§ **Data**:
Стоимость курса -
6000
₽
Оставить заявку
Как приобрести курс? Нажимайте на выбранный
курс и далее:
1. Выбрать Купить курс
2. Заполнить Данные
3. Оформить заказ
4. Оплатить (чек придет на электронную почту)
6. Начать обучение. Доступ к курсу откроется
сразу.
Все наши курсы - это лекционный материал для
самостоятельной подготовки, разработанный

§ **Task directions**: In full and without error, restate the data.

§ **Task solution**:
Стоимость курса -
6000
₽
Оставить заявку
Как приобрести курс? Нажимайте на выбранный
курс и далее:
1. Выбрать Купить курс
2. Заполнить Данные
3. Оформить заказ
4. Оплатить (чек придет на электронную почту)
6. Начать обучение. Доступ к курсу откроется
сразу.
Все наши курсы - это лекционный материал для
самостоятельной подготовки, разработанный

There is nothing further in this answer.